Brexit Secretary David Davis has been accused of being “taken hostage by the hard Right” after it emerged he once sang the praises of the single market and the EU customs union.

The MP, who campaigned for Leave during the referendum, has been attacked for pursing a hard Brexit – meaning sacrificing access to the single market to end freedom of movement – without a clear plan for an alternative deal in place.

In a January speech which partially laid out the Government’s plan for Brexit, Prime Minister Theresa May said it would pursue hard Brexit to get a “clean break” from the EU and will instead focus on pursuing international trade deals outside Europe.

The UK has just two years to negotiate a trade deal with the EU, which then has to be ratified by the other 27 member states, before it crashes out of the union and is forced to resort to WTO (World Trade Organisation) tariff arrangements. 

Currently 44 per cent of the UK’s exports – £220bn out of £510bn – go to the EU which are currently tariff-free. 

Analysis done by The Independent suggests that using WTO standard tariffs could cost British exporters roughly £4.5bn per year. 

But it has since emerged that Mr Davis was once in favour of the EU single market which he hailed as a “success” and said remaining in the customs union would help British businesses, the Mail on Sunday reported. 

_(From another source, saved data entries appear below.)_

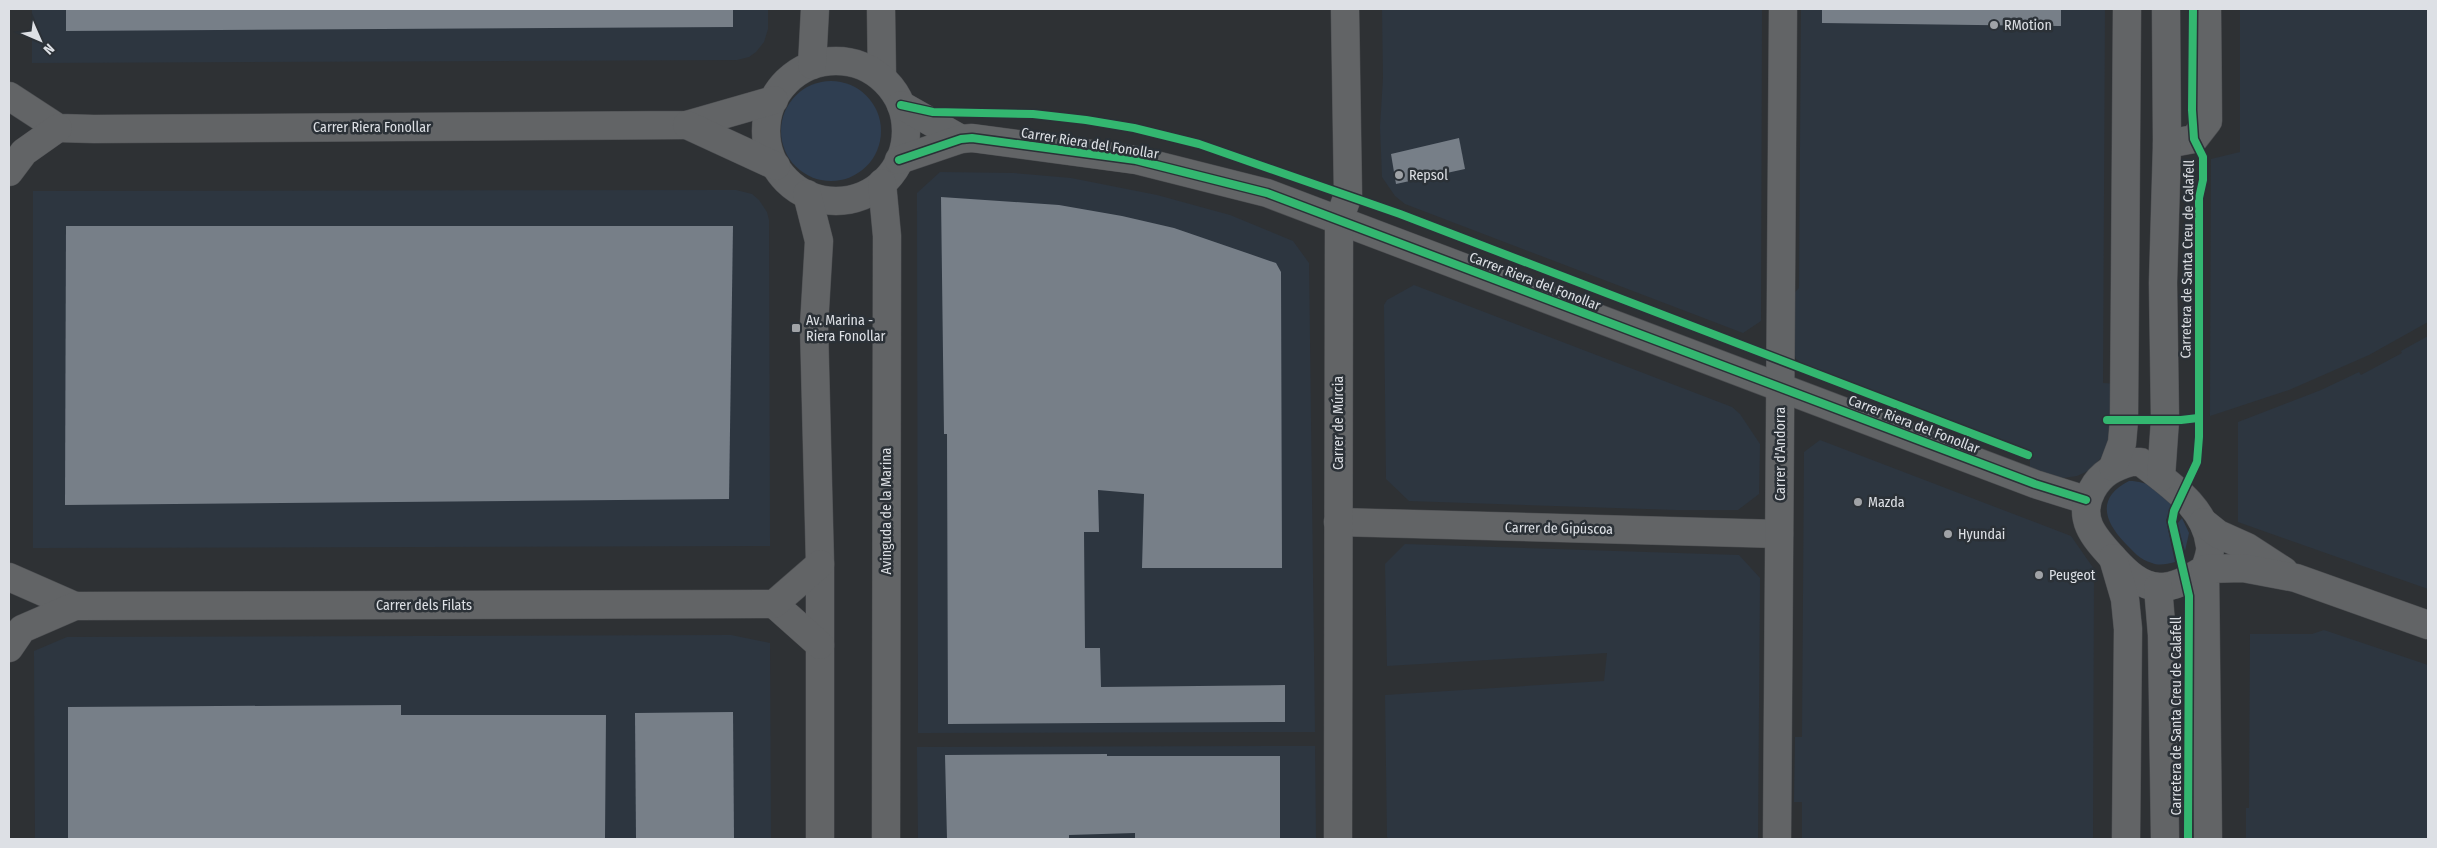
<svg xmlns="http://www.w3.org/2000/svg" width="2437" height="848" viewBox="0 0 2437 848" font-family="'Fira Sans Condensed',sans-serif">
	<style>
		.built { fill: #2d3640 }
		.green { fill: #2f3e51 }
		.building { fill: #777f88 }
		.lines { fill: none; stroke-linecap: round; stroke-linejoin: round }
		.minor-casing { stroke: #4b4d50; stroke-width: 29 }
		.minor { stroke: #626466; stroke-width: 28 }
		.cycleway-casing { stroke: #2b3137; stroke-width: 11 }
		.cycleway { stroke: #33b770; stroke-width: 8 }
		.poi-dot { fill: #a0a3a7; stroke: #2b3137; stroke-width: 2 }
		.labels { text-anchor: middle; stroke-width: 5; stroke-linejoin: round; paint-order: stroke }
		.poi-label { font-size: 14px; fill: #dde0e5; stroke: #2b3137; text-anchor: start }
		.street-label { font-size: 14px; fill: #dde0e5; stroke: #2b3137 }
	</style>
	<rect width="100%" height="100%" fill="#2e3134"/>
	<!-- built -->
	<g class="built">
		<path d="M 32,9 L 768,9 L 768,29 L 764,42 L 756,52 L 749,57 L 737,60 L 32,63 Z"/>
		<path d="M 1382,9 L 1762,9 L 1761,321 L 1743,333 L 1405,204 L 1395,196 L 1382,177 L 1380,127 L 1383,78 Z"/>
		<path d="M 1801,9 L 2105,9 L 2103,383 L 2120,384 L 2112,447 L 2088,471 L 2077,476 L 2063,478 L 2050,476 L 2030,468 L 2030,452 L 1804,365 L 1796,359 L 1792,347 L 1793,294 L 1799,288 Z"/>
		<path d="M 2240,9 L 2428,9 L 2428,322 L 2369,355 L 2289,390 L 2210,416 L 2211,159 L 2240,152 Z"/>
		<path d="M 940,172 L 1014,173 L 1071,178 L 1157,195 L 1230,215 L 1293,241 L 1309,263 L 1315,732 L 918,733 L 917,193 Z"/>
		<path d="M 736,190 L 752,194 L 759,200 L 767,212 L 769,220 L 770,546 L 33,548 L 33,191 Z"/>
		<path d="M 1414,285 L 1732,407 L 1740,414 L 1760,444 L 1759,494 L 1738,510 L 1676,510 L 1409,501 L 1386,479 L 1384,305 L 1387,300 Z"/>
		<path d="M 2428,336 L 2428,589 L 2238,522 L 2238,422 L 2321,390 L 2359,372 L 2361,375 L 2402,353 L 2401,351 Z"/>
		<path d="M 1820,440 L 2071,536 L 2094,569 L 2093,839 L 1802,839 L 1802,802 L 1794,802 L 1795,737 L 1802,737 L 1804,452 Z"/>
		<path d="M 1405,544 L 1739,555 L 1760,578 L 1758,839 L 1389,839 L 1387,837 L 1385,695 L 1604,681 L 1607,653 L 1387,666 L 1385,564 Z"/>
		<path d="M 2324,630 L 2428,665 L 2428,839 L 2246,839 L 2246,808 L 2249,808 L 2250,634 L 2312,634 Z"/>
		<path d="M 731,635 L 770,643 L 771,839 L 35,839 L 34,651 L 67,637 Z"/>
		<path d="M 1315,746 L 1316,839 L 918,839 L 917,747 Z"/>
	</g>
	<!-- green -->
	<g class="green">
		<circle cx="831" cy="131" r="50"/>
		<path d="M 2129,481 C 2149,481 2158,490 2172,504 L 2166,520 L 2175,562 C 2167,564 2159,566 2152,563 C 2140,560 2133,551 2125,543 C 2103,520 2097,497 2129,481 Z"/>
		<path d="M 2182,518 L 2189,533 L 2185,551 L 2177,524 Z"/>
	</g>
	<!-- building -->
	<g class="building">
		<path d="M 66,9 L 733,9 L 733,27 L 66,31 Z"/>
		<path d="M 1822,9 L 2061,9 L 2061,26 L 1822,23 Z"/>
		<path d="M 1459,138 L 1465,169 L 1396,184 L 1391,154 Z"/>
		<path d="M 941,197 L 1059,205 L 1122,216 L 1174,228 L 1276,263 L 1281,272 L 1282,568 L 1142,568 L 1144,494 L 1098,490 L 1099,532 L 1084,532 L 1085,648 L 1100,648 L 1101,687 L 1285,685 L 1285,722 L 948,724 L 947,434 L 944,434 Z"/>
		<path d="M 66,226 L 733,226 L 729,499 L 65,505 Z"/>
		<path d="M 401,705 L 401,715 L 606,715 L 605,839 L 68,839 L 68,707 Z"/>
		<path d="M 733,712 L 734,839 L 636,839 L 635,713 Z"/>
		<path d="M 1107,754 L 1107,756 L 1280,756 L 1280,839 L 1135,839 L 1135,833 L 1069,835 L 1069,839 L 947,839 L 945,755 Z"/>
	</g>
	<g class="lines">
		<!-- minor casing -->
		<g class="minor-casing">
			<g id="minor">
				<path d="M 881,9 L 882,78"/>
				<circle cx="836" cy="131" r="70"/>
				<path d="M 812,65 L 815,9"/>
				<path d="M 9,96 L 58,128 L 94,129 L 687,125 L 774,100"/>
				<path d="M 901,105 L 961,139"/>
				<path d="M 687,125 L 776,166"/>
				<path d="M 2167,144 L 2194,139 L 2208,121 L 2207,9"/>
				<path d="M 899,160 L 961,139 L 972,138 L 1136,160 L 1267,193 L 2035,484 L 2086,500"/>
				<path d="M 9,172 L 24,152 L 58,128"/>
				<path d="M 882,183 L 887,236 L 886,839"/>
				<path d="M 807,194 L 819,241 L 814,326 L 820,564 L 820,839"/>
				<path d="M 2131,462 L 2141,462 C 2169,484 2206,507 2210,546 C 2211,553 2207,562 2205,569 C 2190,578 2177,587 2159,587 C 2140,586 2126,572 2114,559 C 2095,538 2076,519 2092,490 C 2101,473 2114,467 2131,462 Z"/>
				<path d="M 2113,467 L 2122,443 L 2124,420 L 2127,9"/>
				<path d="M 2161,477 L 2165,420 L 2163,283 L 2167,144 L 2166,9"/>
				<path d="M 1338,522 L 1779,534"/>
				<path d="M 2203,522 L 2218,534 L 2247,547 L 2284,571"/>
				<path d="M 2113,558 L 2125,599 L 2128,629 L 2126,839"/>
				<path d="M 9,577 L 75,606"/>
				<path d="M 2158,587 L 2162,635 L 2165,839"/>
				<path d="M 774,604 L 820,645"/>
				<path d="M 9,648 L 22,629 L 75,606 L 774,604 L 820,564"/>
				<path d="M 1338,839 L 1339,220 L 1348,195 L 1345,9"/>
				<path d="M 1777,839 L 1783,9"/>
				<path d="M 2208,839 L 2205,569 L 2243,568 L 2296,578 L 2428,625"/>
			</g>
		</g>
		<!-- minor -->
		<use href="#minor" class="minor"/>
		<!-- cycleway casing -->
		<g class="cycleway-casing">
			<g id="cycleway">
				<path d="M 901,105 L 933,112 L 1033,114 L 1086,120 L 1134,128 L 1199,144 L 1400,214 L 2028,455"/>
				<path d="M 899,160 L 961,139 L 972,138 L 1136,160 L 1267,193 L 2035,484 L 2086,500"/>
				<path d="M 2107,420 L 2181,420 L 2198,418"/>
				<path d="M 2188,839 L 2189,596 L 2172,522 L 2174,511 L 2197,462 L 2199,437 L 2199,198 L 2203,180 L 2203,157 L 2194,139 L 2192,110 L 2193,9"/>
			</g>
		</g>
		<!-- cycleway -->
		<use href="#cycleway" class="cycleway"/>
	</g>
	<!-- markers -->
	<g class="poi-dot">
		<circle cx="1994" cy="25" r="5"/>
		<circle cx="1399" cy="175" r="5"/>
		<rect x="791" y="323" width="10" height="10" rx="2.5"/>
		<circle cx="1858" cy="502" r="5"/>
		<circle cx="1948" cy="534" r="5"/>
		<circle cx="2039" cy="575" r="5"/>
	</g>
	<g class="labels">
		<!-- poi labels -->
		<g class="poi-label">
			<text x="2004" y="30">RMotion</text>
			<text x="1409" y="180">Repsol</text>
			<text x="806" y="325">Av. Marina -<tspan x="806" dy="16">Riera Fonollar</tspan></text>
			<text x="1868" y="507">Mazda</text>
			<text x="1958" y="539">Hyundai</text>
			<text x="2049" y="580">Peugeot</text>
		</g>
		<!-- street labels -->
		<g class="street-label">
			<text x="372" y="132">Carrer Riera Fonollar</text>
			<text transform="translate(1090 143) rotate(9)" y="5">Carrer Riera del Fonollar</text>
			<text transform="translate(2187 259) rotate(-89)" y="5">Carretera de Santa Creu de Calafell</text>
			<text transform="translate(1535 281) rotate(21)" y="5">Carrer Riera del Fonollar</text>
			<text transform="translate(1338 423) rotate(-90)" y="5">Carrer de Múrcia</text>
			<text transform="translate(1914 424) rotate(21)" y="5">Carrer Riera del Fonollar</text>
			<text transform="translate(1780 454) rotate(-90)" y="5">Carrer d'Andorra</text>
			<text transform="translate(886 511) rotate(-90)" y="5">Avinguda de la Marina</text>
			<text transform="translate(1559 528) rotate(1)" y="5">Carrer de Gipúscoa</text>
			<text x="424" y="610">Carrer dels Filats</text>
			<text transform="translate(2176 716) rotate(-90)" y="5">Carretera de Santa Creu de Calafell</text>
		</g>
	</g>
	<!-- border -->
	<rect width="2437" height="848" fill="none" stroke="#dde0e5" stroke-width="20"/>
	<!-- north arrow -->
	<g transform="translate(40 40) rotate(135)" stroke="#2b3137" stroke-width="4" paint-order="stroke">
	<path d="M0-4L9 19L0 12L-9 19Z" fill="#dde0e5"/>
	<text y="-8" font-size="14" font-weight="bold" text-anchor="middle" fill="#dde0e5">N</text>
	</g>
</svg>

During a broadly Eurosceptic speech in November 2012, Mr Davis the EU “has enjoyed some successes, namely the single market and of course the enlargement which has brought a number of countries with troubled histories into the modern, democratic world.”

“My preference would be that we should remain within the customs union of the EU [even though we would] give up some freedoms in terms of negotiating our trading arrangements with third countries,” he said.

“The advantage would be that our manufacturers would not face complex and punitive rules-of-origin tariffs.”

But since the referendum, EU leaders have warned that they will not allow the UK to “cherry-pick” the elements of the deal they want. 

Both freedom of movement and the single market are two of the “four freedoms” that the EU considers the founding principles of the union – and you cannot have one without the other.

Labour backbencher and former shadow Business Secretary Chuka Umunna, who currently chairs Vote Leave Watch, said the Brexit secretary must explain why he appears to have changed his mind. 

He said: “The 2012 version of David Davis recognised the real problems that could emerge if we leave the customs union. Businesses will be hit by ‘punitive’ rules of origin, which vastly increase tariffs and red tape on companies trying to export to the EU.

“The Brexit Secretary needs to explain why he has changed his mind, why we should be leaving the single market and customs union when he admits they have been “successes”, and what evidence his department has that doing so will not damage our economy.

“David Davis’s U-turn suggests that … he, like the Prime Minister, has been taken hostage by the hard Right of the Tory Party.”

A source close to Mr Davis told the newspaper Mr Umunna should not “rake over” speeches made in 2012 and that he had set a “number of different ways the UK might thrive if it chose to leave the EU”.

“He is now a member of a Government that is determined to respect the referendum result, build a new partnership with the EU and forge new trading links with the rest of the world rather than spend its time having the same old arguments,” they added.